_Task instructions_. Locate the word "none" in the data below, then copy every line that holds it.

Record extracts START

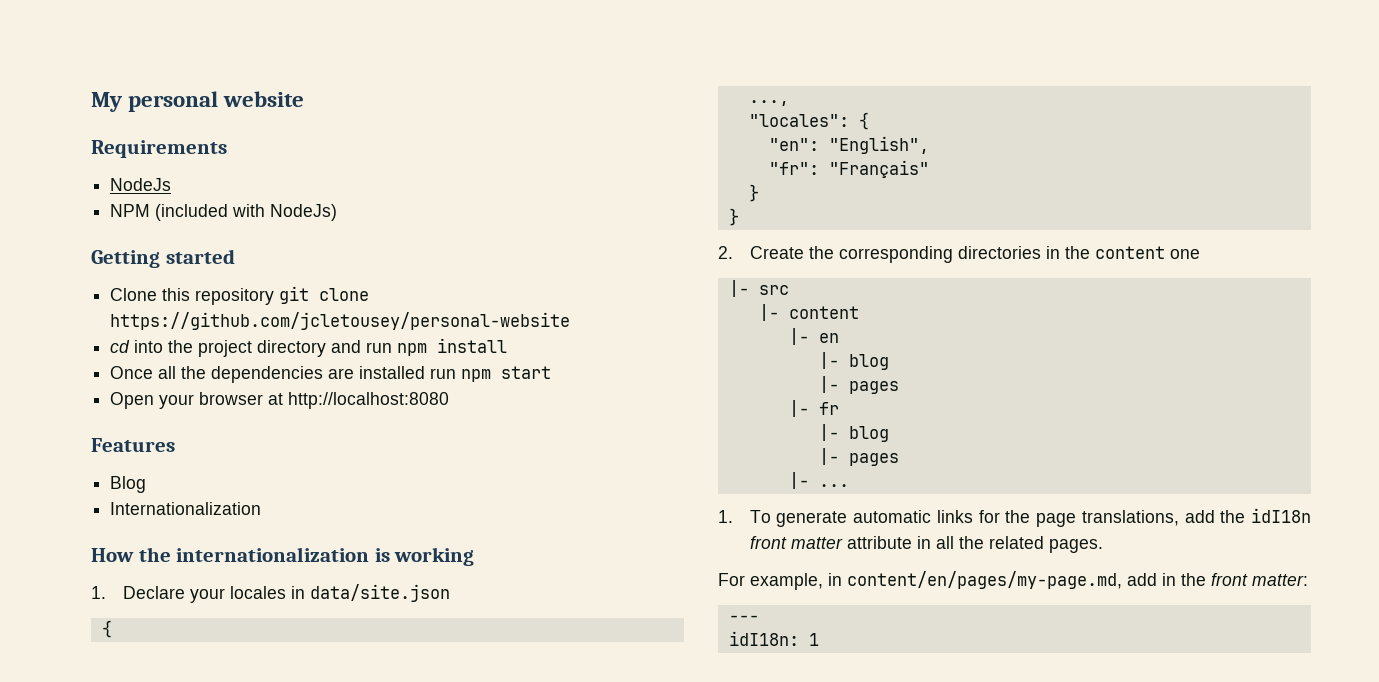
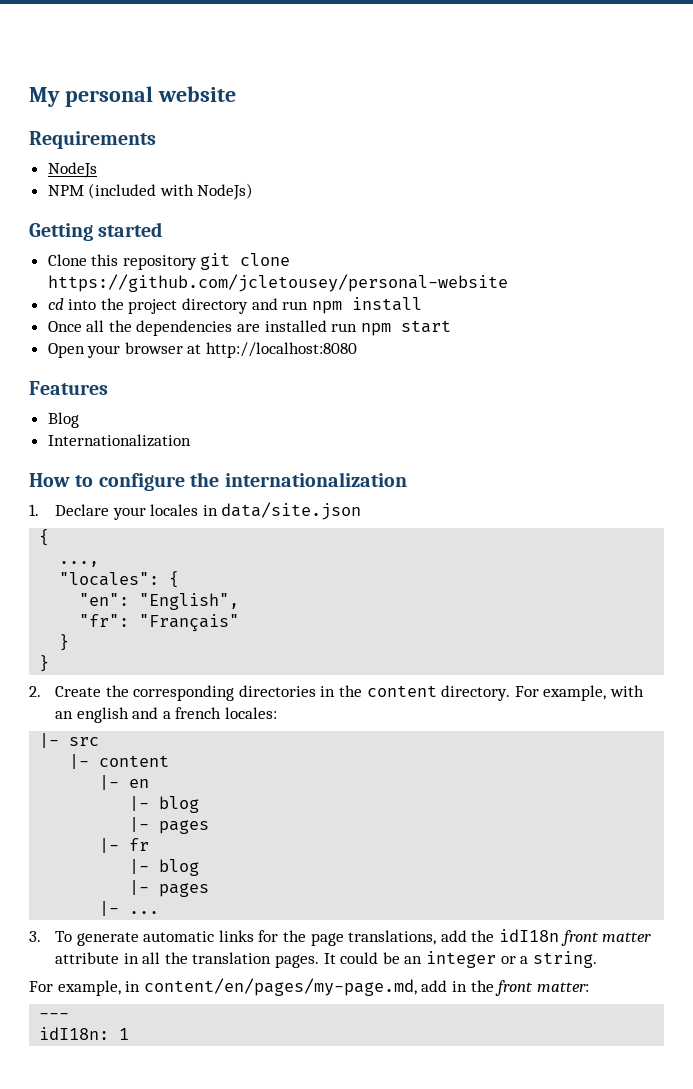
(134, 555) none -> [75,473,185,491] to configure
[374,547,475,566] is working -> (407, 479) none
[1169,249,1200,259] one -> [441,685,645,701] [55,707,278,723] directory. For example, with an english and a french locales:
[718,510,733,523] 1. -> [29,931,41,942] 3.
[988,536,1044,549] related -> [192,952,272,964] translation
(1103, 546) none -> [323,951,597,968] It could be an integer or a string.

Record extracts END

_Answer box_.
(134, 555) none -> [75,473,185,491] to configure
[374,547,475,566] is working -> (407, 479) none
(1103, 546) none -> [323,951,597,968] It could be an integer or a string.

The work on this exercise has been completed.